Because anyone can host a tournament, that makes it very tricky. You can assign a points breakdown for points for the top 64/128 based on number of entrants, prize money but that could inflate people's rankings for doing well in an easy region.

For example, there are very few top 100 ranked players in Europe. Under this system, the 4th-8th best players in Europe could get a huge rankings boost over American counterparts that perform worse in American tournaments where there are many more skilled players. Tennis benefits from that fact that top 50-100 players are usually required to play in most major tournaments. There's not enough money in melee for that to even be a possible requirement for players. (Another example would be small strong regions like Florida or SoCal would be treated equally to weaker regions like Texas/Arizona for local events)

Invitationals would also throw things off, as they often have a large prize pool, but only 16 players invited. With melee, these would need to be treated as an exhibition (worth no points) which would probably lower the stakes for players, lower seriousness, etc. or only sanction certain well known invitationals which might reduce outside investment in Melee.

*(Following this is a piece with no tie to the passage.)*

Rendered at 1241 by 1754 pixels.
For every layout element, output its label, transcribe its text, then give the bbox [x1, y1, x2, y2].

Another common complaint to this is how it favors seeded players. Although this would have some impact initially, I think this would level off over time once an official ranking was adopted by all tournaments and individual tournament organizers lose seeding powers. In fact, I would expect this to be even less of a factor than in tennis, since in tennis being a top 100 player gets you auto invited to most major tournaments. In smash, anyone can compete at any major tournament, regardless of rank.